In T cells, STAT3 activation impairs anti-tumor responses, while inhibition or loss of STAT3 promotes anti-tumor responses.
In this issue of the Journal of Clinical Investigation, Hua Yu and colleagues at the Beckman Research Institute developed an aptamer-based strategy to deliver STAT3 siRNA and inhibit STAT3 in tumor cells and tumor-associated immune cells.
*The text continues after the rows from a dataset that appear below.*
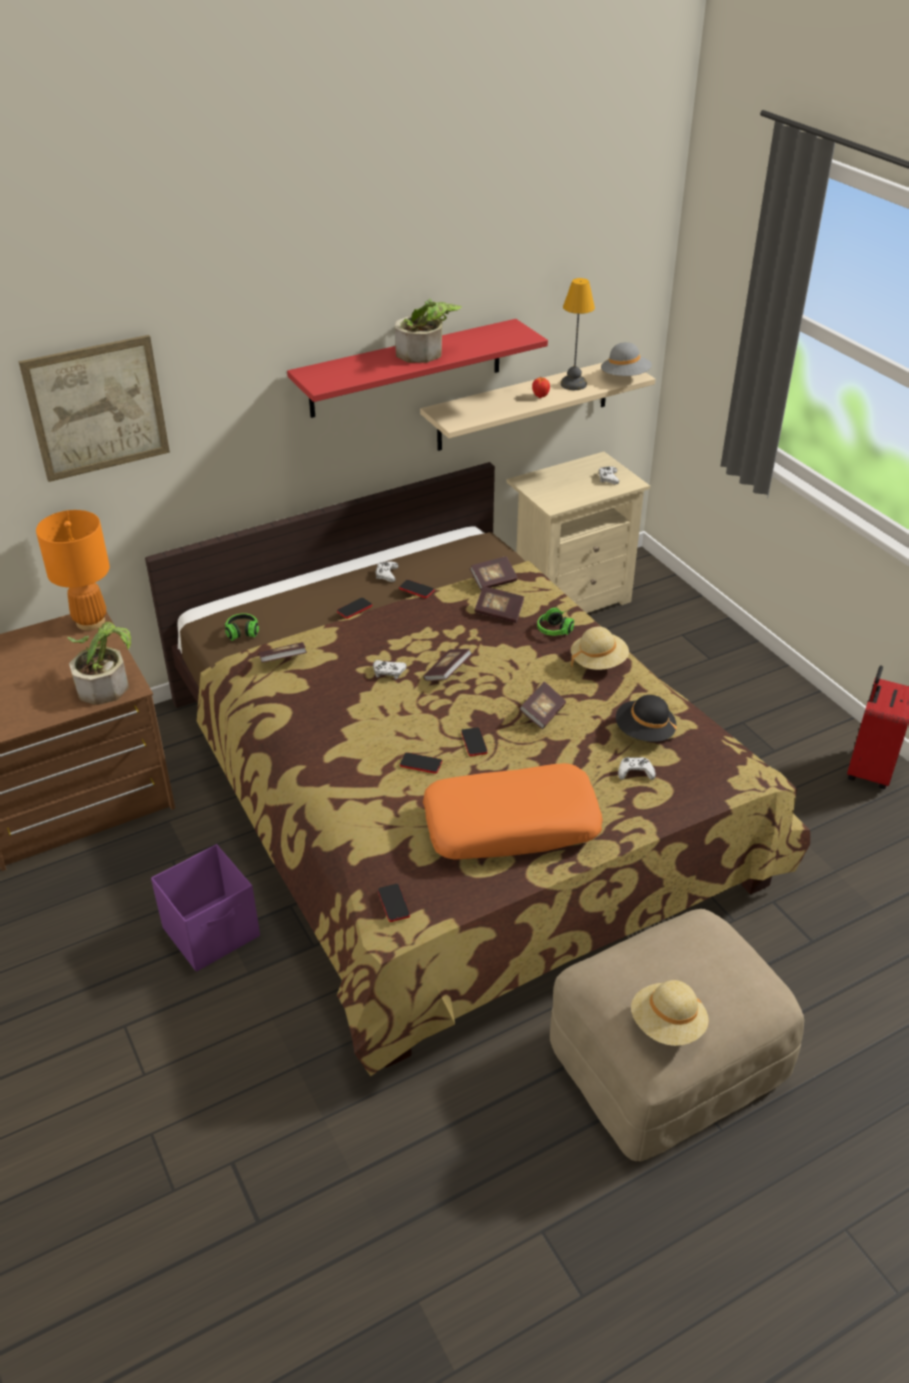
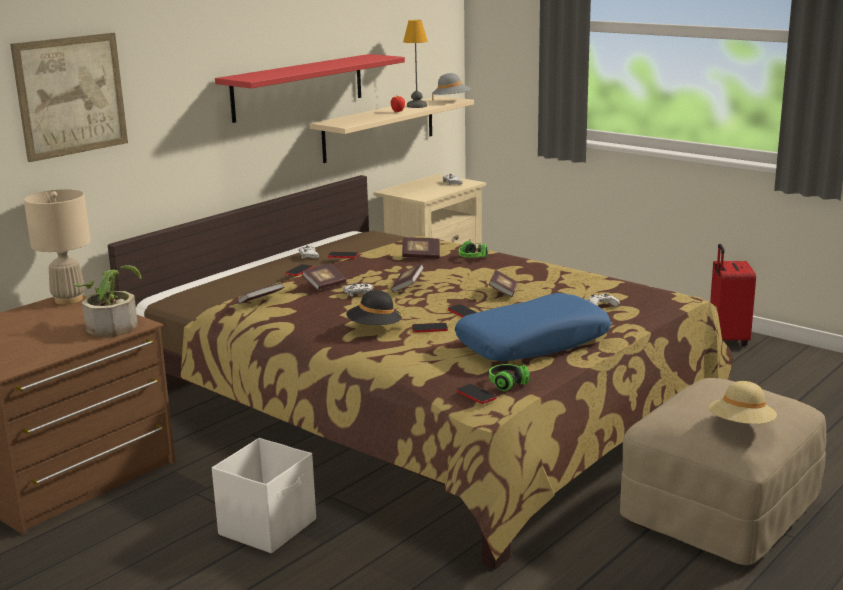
camera: 20 degrees left, 20 degrees down
(91, 622) = (69, 300): orange table lamp -> beige table lamp
(213, 932) = (269, 527): purple storage box -> white storage box
(242, 635) = (210, 299): headphones -> headphones (511, 385)
(426, 352) = (319, 65): potted plant -> none
(493, 581) = (401, 244): book -> book (324, 285)
(511, 824) = (532, 343): orange pillow -> blue pillow
(598, 662) = (521, 265): beige hat -> none
(644, 732) = (589, 289): black hat -> black hat (374, 328)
An aptamer that binds the cell surface receptor cytotoxic T lymphocyte-associated antigen-4 (CTLA), an inhibitor of the T cell anti-tumor response, was attached to STAT3 siRNA (CTLA4apt-STAT3 siRNA), allowing for targeted delivery to tumor-associated T cells, Tregs or malignant T cells.
Local or systemic administration of CTLA4apt STAT3 siRNA in different murine tumor models decreased STAT3 expression in CTLA4-expressing T cells, reduced tumor-associated Tregs, and decreased tumor growth and metastasis.
Importantly, CTLA4apt STAT3 siRNA inhibited tumor growth and promoted tumor cell apoptosis in mice bearing human T cell lymphoma.